Revamp BLOB implementations #992

Krzmbrzl · 2022-09-15T13:32:35Z

This PR revamps the BLOB implementation across all supported backends, except DB2 and ODBC (which remain at not supporting BLOBs). The goal is to have a unified interface for BLOB objects in order to be able to write code that is portable between different backends.

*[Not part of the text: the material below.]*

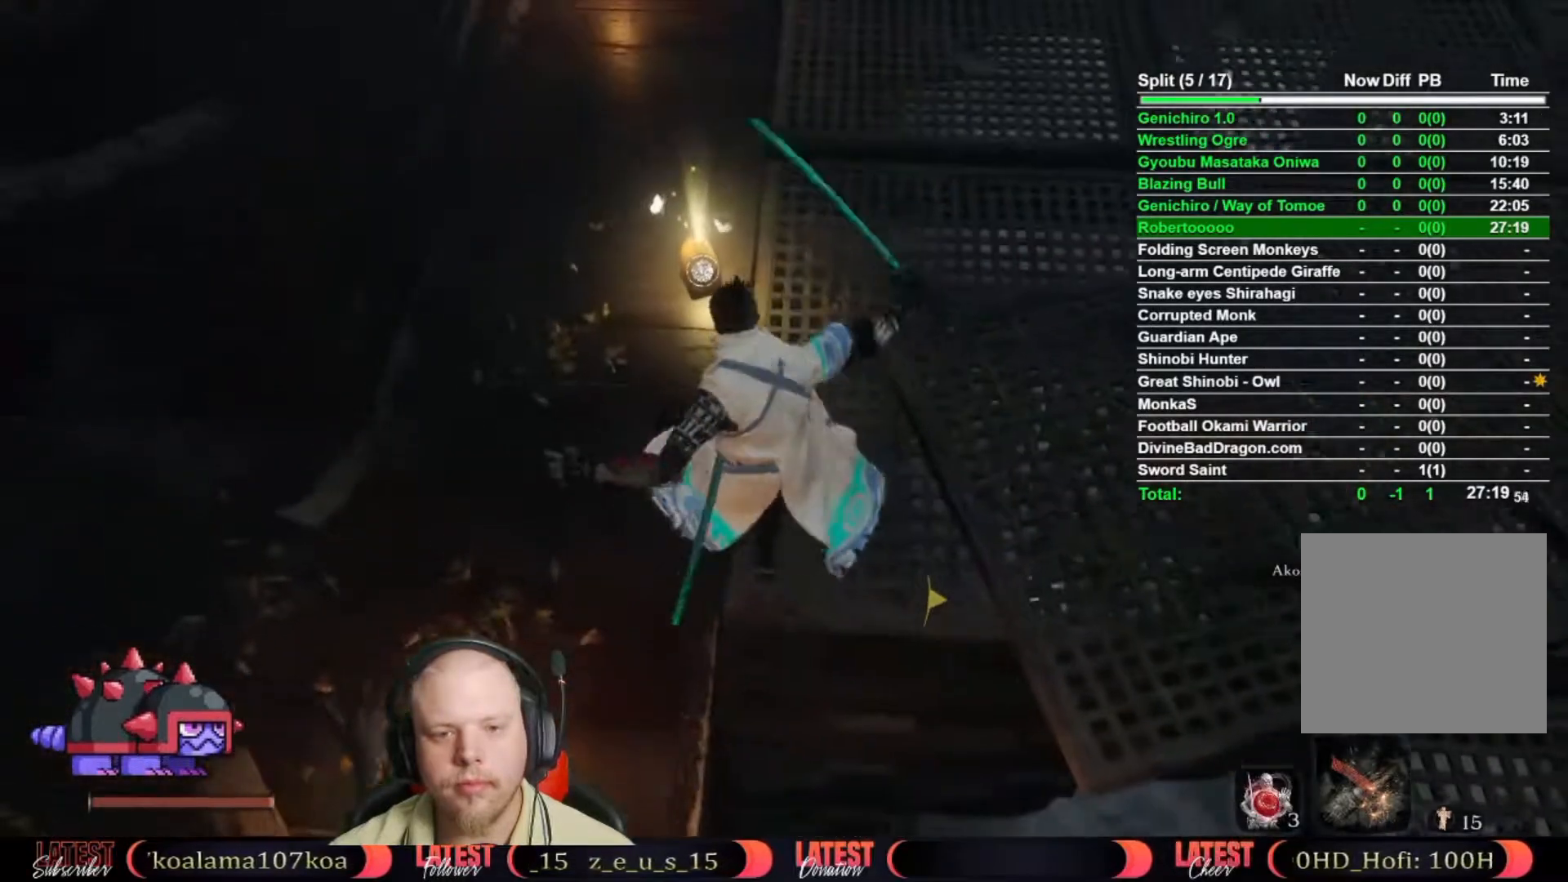
{"dt_ms": 500, "buttons": [], "right_stick": "center", "button_events": [[67, "X", "down"], [133, "X", "up"], [217, "X", "down"], [283, "X", "up"], [367, "X", "down"], [450, "X", "up"]]}
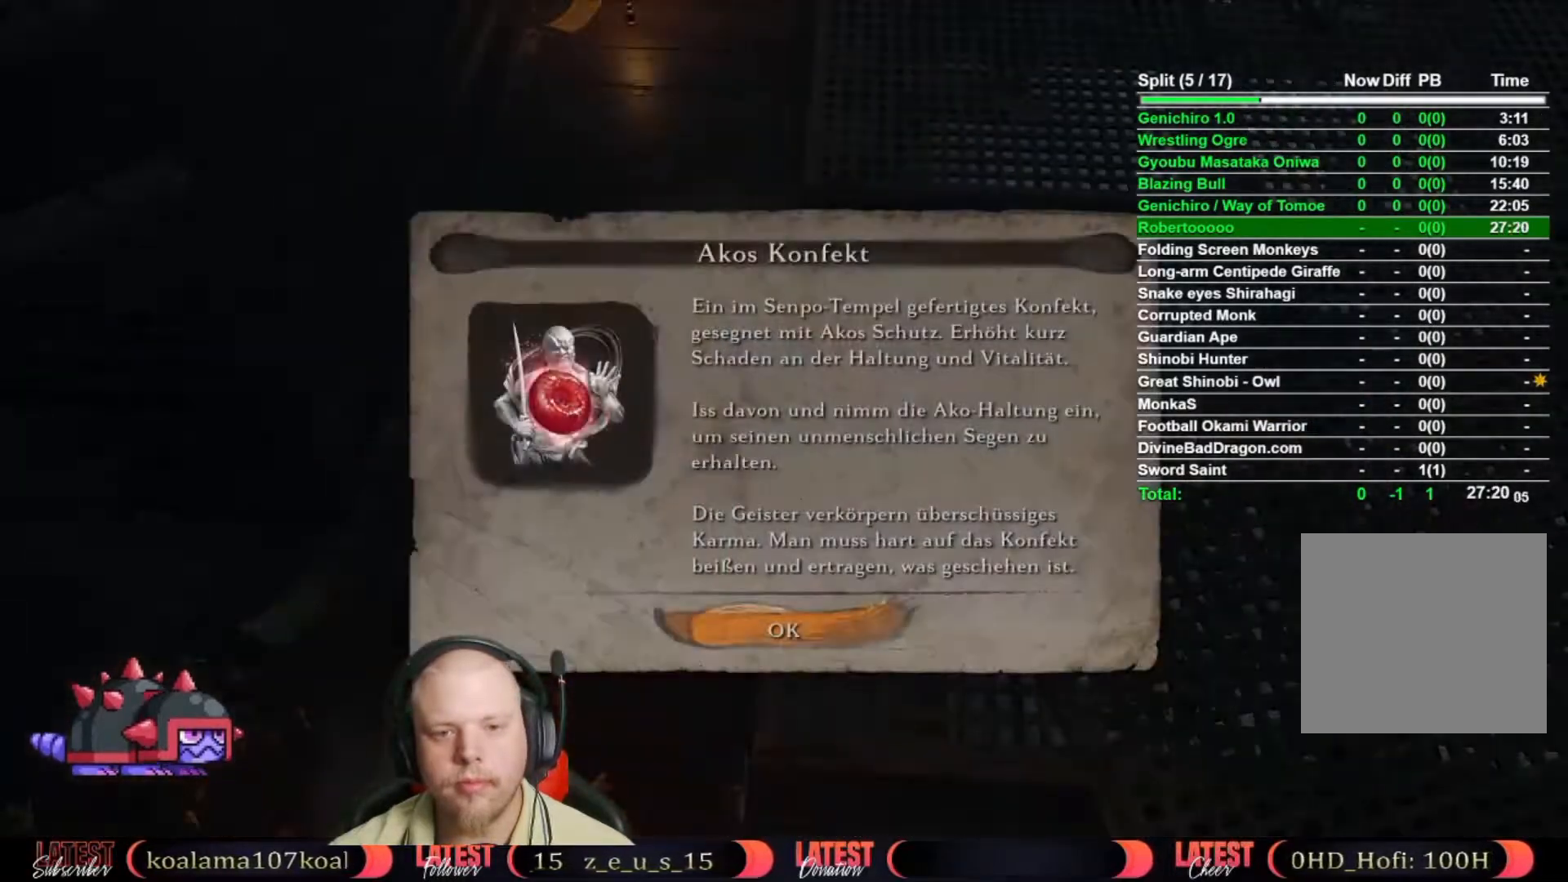
{"dt_ms": 500, "buttons": ["B"], "right_stick": "center", "button_events": [[133, "A", "down"], [217, "A", "up"], [300, "B", "down"]]}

Besides unification, this PR also introduces new features to the soci::blob type that makes it fit in better with the rest of SOCI's API. The following features are covered by this PR:

BLOBs can be created as empty objects via

soci::blob myBlob(sql);

I/O is possible on BLOBs initialized in this way (mostly behaving like a regular container)

std::size_t blobSize = myBlob.get_len();
myBlob.write_from_start("dummy", 5);

Once the blob contains the desired data, it can be inserted into the database (including its current data) as usual

sql << "insert into my_table(blob_val) values(:b)", soci::use(myBlob);

Selecting a blob into a blob object overwrites its previous contents (if any)
Changes to a blob are not automatically reflected in the database. In order for changes to be committed to the database, the blob must be explicitly used in an insert or update query.
When selecting a blob type via a rowset, they are now actually represented by a blob object instead of a std::string. The blob can be obtained from a given row via the new move_as<> function that complements the already existing get<> function for non-copyable types (such as blobs). Trying to use get<> for blob types will yield a compiler error stating that this is not supported.
blobs work with prepared statements - insert statements as well as select ones.
BLOBs can be reused - e.g. the same blob object can be used multiple times, always yielding the same data in the query (instead of being empty after executing the first query)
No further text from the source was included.